The mystery of the new witches is more engrossing with every volume. Especially since some of the new witches seem more dangerous and volatile than the previous set.
REALLY LIKED IT
Imaginary Numbers by Seanan McGuire
I plowed through most of this series in a mad rush last year, listening to the books pretty much every weekday while going for walks and driving home. I pre-ordered the newest volume well before release, and started listening almost immediately after it came out.

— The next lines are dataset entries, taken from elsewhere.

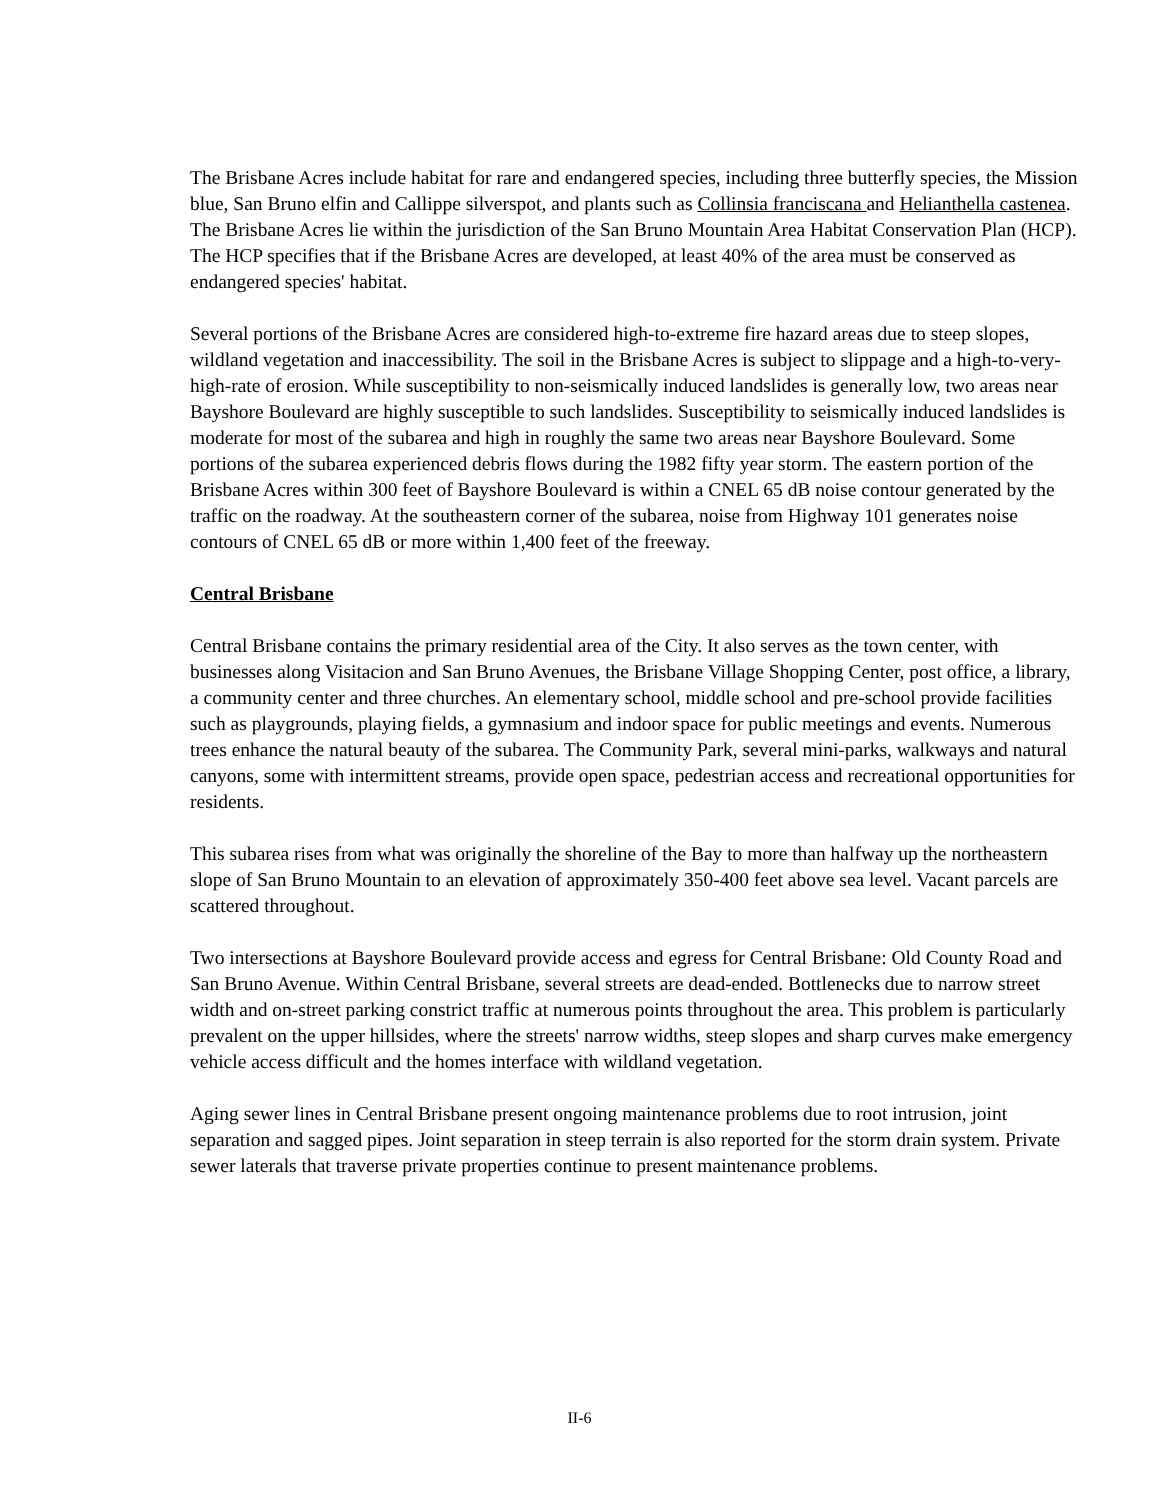The Brisbane Acres include habitat for rare and endangered species, including three butterfly species, the Mission blue, San Bruno elfin and Callippe silverspot, and plants such as Collinsia franciscana and Helianthella castenea. The Brisbane Acres lie within the jurisdiction of the San Bruno Mountain Area Habitat Conservation Plan (HCP). The HCP specifies that if the Brisbane Acres are developed, at least 40% of the area must be conserved as endangered species' habitat.
Several portions of the Brisbane Acres are considered high-to-extreme fire hazard areas due to steep slopes, wildland vegetation and inaccessibility. The soil in the Brisbane Acres is subject to slippage and a high-to-very-high-rate of erosion. While susceptibility to non-seismically induced landslides is generally low, two areas near Bayshore Boulevard are highly susceptible to such landslides. Susceptibility to seismically induced landslides is moderate for most of the subarea and high in roughly the same two areas near Bayshore Boulevard. Some portions of the subarea experienced debris flows during the 1982 fifty year storm. The eastern portion of the Brisbane Acres within 300 feet of Bayshore Boulevard is within a CNEL 65 dB noise contour generated by the traffic on the roadway. At the southeastern corner of the subarea, noise from Highway 101 generates noise contours of CNEL 65 dB or more within 1,400 feet of the freeway.
Central Brisbane
Central Brisbane contains the primary residential area of the City. It also serves as the town center, with businesses along Visitacion and San Bruno Avenues, the Brisbane Village Shopping Center, post office, a library, a community center and three churches. An elementary school, middle school and pre-school provide facilities such as playgrounds, playing fields, a gymnasium and indoor space for public meetings and events. Numerous trees enhance the natural beauty of the subarea. The Community Park, several mini-parks, walkways and natural canyons, some with intermittent streams, provide open space, pedestrian access and recreational opportunities for residents.
This subarea rises from what was originally the shoreline of the Bay to more than halfway up the northeastern slope of San Bruno Mountain to an elevation of approximately 350-400 feet above sea level. Vacant parcels are scattered throughout.
Two intersections at Bayshore Boulevard provide access and egress for Central Brisbane: Old County Road and San Bruno Avenue. Within Central Brisbane, several streets are dead-ended. Bottlenecks due to narrow street width and on-street parking constrict traffic at numerous points throughout the area. This problem is particularly prevalent on the upper hillsides, where the streets' narrow widths, steep slopes and sharp curves make emergency vehicle access difficult and the homes interface with wildland vegetation.
Aging sewer lines in Central Brisbane present ongoing maintenance problems due to root intrusion, joint separation and sagged pipes. Joint separation in steep terrain is also reported for the storm drain system. Private sewer laterals that traverse private properties continue to present maintenance problems.
II-6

I wasn’t disappointed. This is the first InCryptid book to star Sarah Zellaby. She is by far the strangest Price – essentially an inter-dimensional parasitic wasp who happens to look like a pretty brunette. Sarah’s story kicks off an arc that I can’t wait to see develop in the next book.
Sarah learns more about herself and her family, finally faces up to her feelings for her cousin Artie, and has to learn how to save the day with her particular set of powers. All great things, and all thanks to the steady hand of McGuire, who knows how to build out a world and a series. She finds interesting new corners to explore in every book.
McGuire has quickly jumped high up on my list of favorite authors, and I can’t wait until I get a chance to read the next book in this series. 2021 can’t come soon enough (for a number of reasons).
LOVED IT
That Touch of Magic by Lucy March
I read the first book in this series years ago and enjoyed it well enough, so when I started up a free trial of Audible Escape (for unlimited romance novels), I thought I’d give this series another shot. Each book is a magic-tinged romance from the perspective of a different woman in the sleepy town of Nodaway Falls.
What I didn’t realize is that every book in this series has the same premise with slight variations. A dangerous villain wants to give everyone in town magic powers even though it might kill them. Our heroine has to stop the villain while she falls in love with some complex and handsome man.
If you’ve read one of these books, you’ve read them all. I read three, and it turns out I probably could have stopped after the first. Sometimes, though, it is nice to read a story about people falling in love and nobody getting hurt too badly.